As demands for your time increase, be intentional about what you say yes and no to both professionally and personally. Here are the questions to ask yourself.
Can you remember the route you drove to and from your corporate office? Or the schedule of the train you took every day? And when was the last time you wore pants with buttons?
In the coming weeks and months, many of us will return to our offices and must adapt again to a new way to work. Ease transition anxiety and prepare for a smooth return to the office with these two essential steps.
C.U.L.L. your calendar
For many of us, the reopening of offices coincides with a re-engagement in personal activities we enjoyed before the pandemic. This creates a pivotal transition point in how we spend our time. As demands for your time increase, be intentional about what you say yes and no to both professionally and personally. What will you add back to your calendar? What will you remove from your calendar? How will you allocate your time and energy? It’s time to C.U.L.L. your calendar.
C – Confirm that you have allocated time on your calendar to complete high-value, revenue-generating projects.
As a result of the pandemic, many of us replaced our commute time with work. An analysis of survey data published last fall found that Americans spent 60 million fewer hours commuting and spent much of those hours on additional work. When you go back to the office, these hours will probably not be available to complete work.

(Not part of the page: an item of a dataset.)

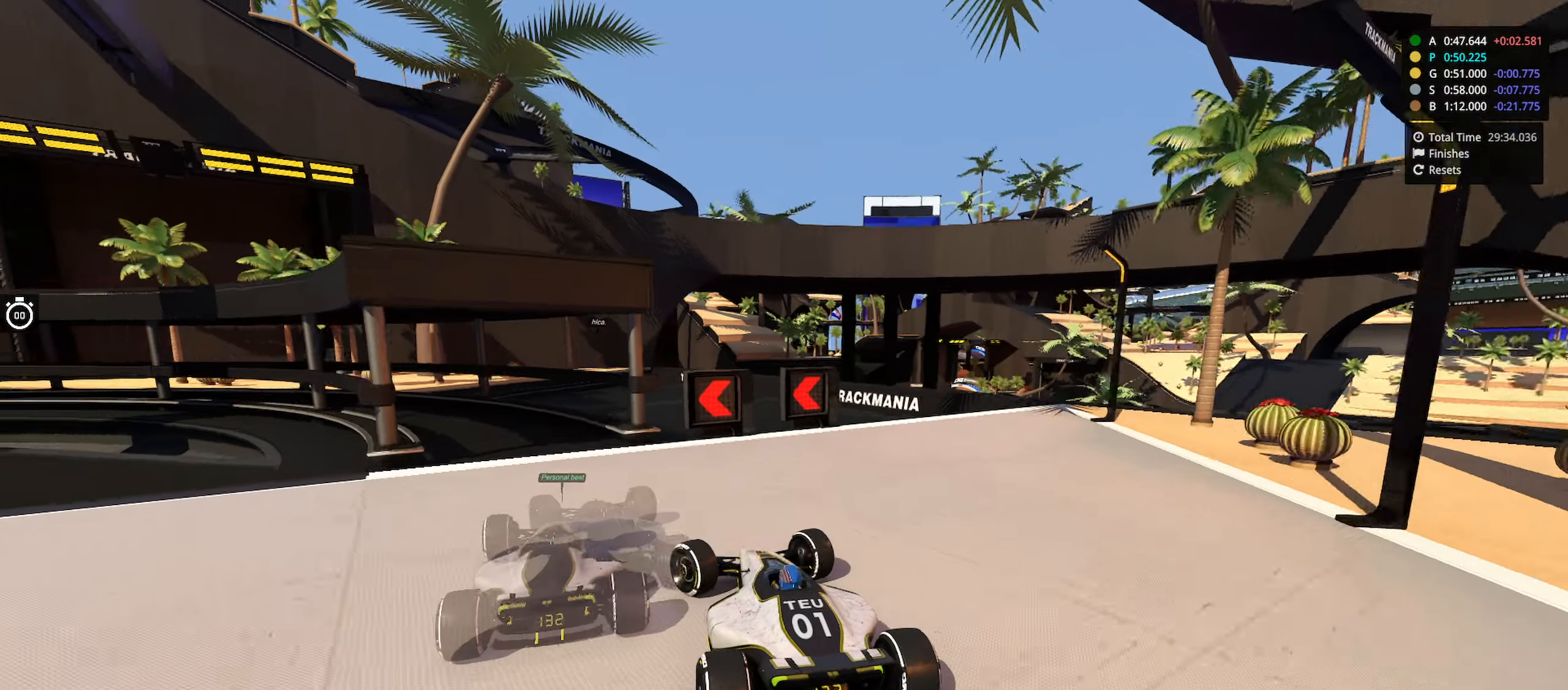
{"keys": ["left", "up"], "events": [[217, "left", "up"], [417, "left", "down"]]}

Use the questions below to analyze your calendar and confirm that you have allocated time to complete your high-value, revenue-generating work:
- Are all my project deadlines noted on my calendar?

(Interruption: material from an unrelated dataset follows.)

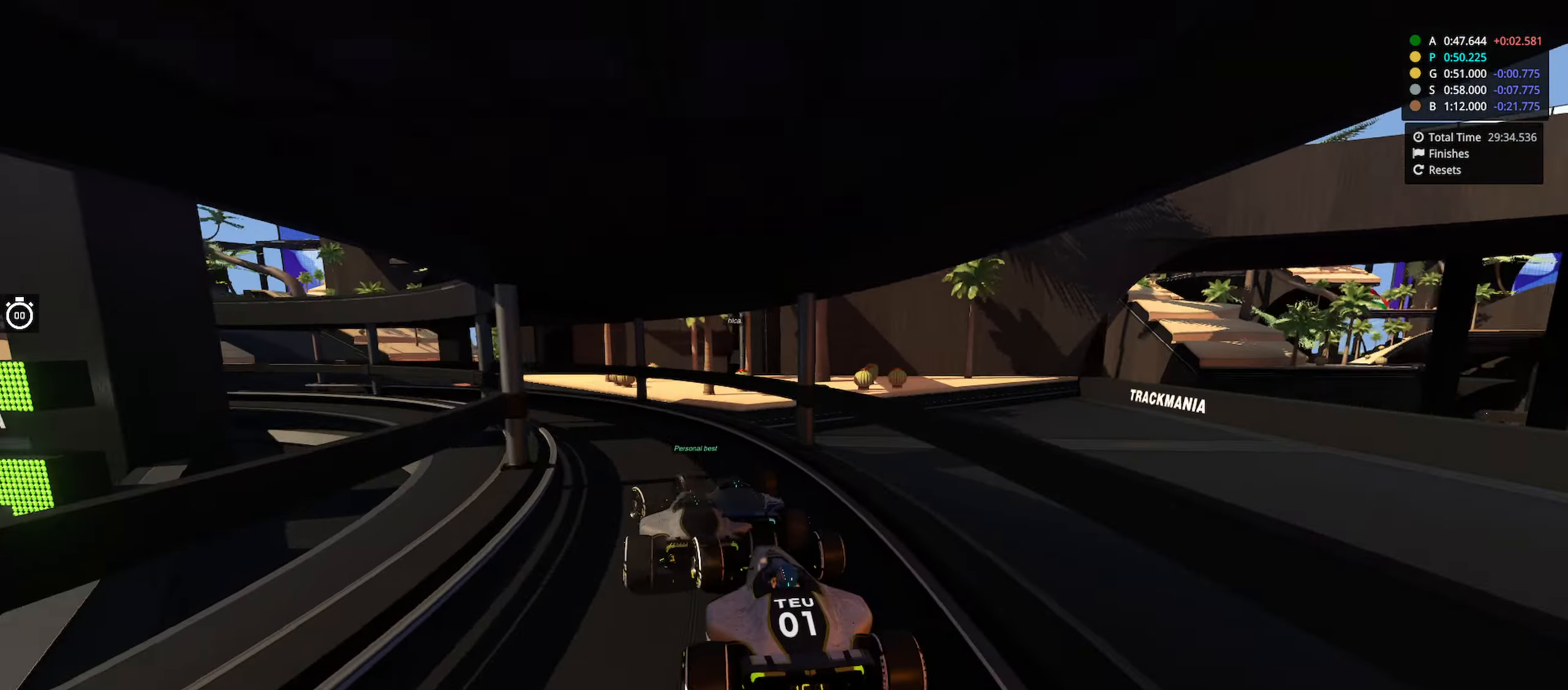
{"keys": ["left", "up"], "events": []}
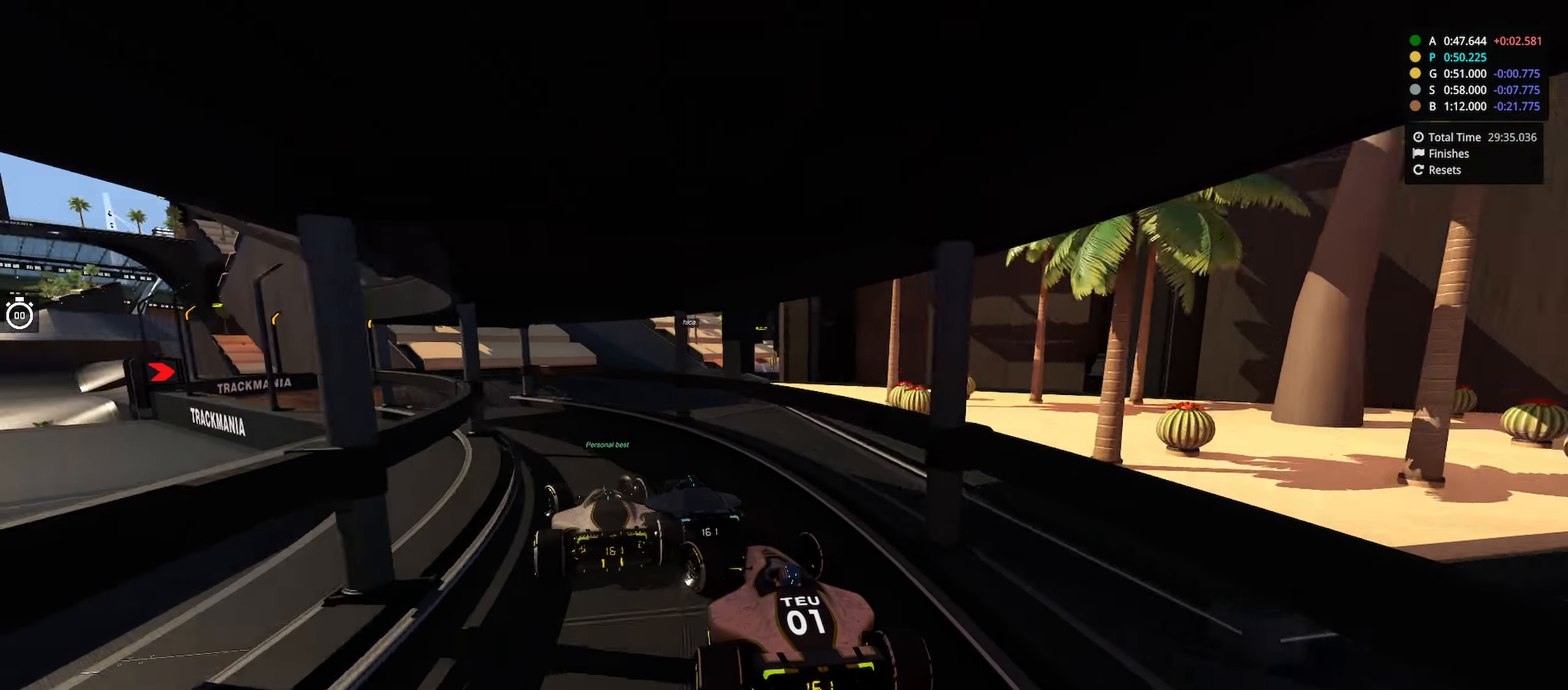
{"keys": ["right", "up"], "events": [[417, "left", "up"], [467, "right", "down"]]}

- Is there dedicated time to work on my strategic goals and priorities?
- Is there time for me to complete my project work?
- Is there time for me to think and reflect?
- What is not included in my calendar that is necessary to support my strategic objectives?
Before you go back to your office, ensure that your calendar enables you to achieve your goals.
U – Unlock time on your calendar.
During the pandemic, the primal need for human connection and interaction coupled with office-centric collaboration and communication tools resulted in a proliferation of meetings on our calendars—check-in meetings, status update meetings, daily huddle meetings, and virtual happy hours.
Now is the time to critically assess all the meetings on your calendar so you can eliminate meetings that are no longer necessary and that drain your time and energy.
Answer the questions below for each meeting.
- Does the original purpose for the meeting still exist?
- How does the meeting help me and/or my team achieve its goals?
- How does the purpose of the meeting align with my and/or my team’s strategic priorities and/or the company’s strategic priorities?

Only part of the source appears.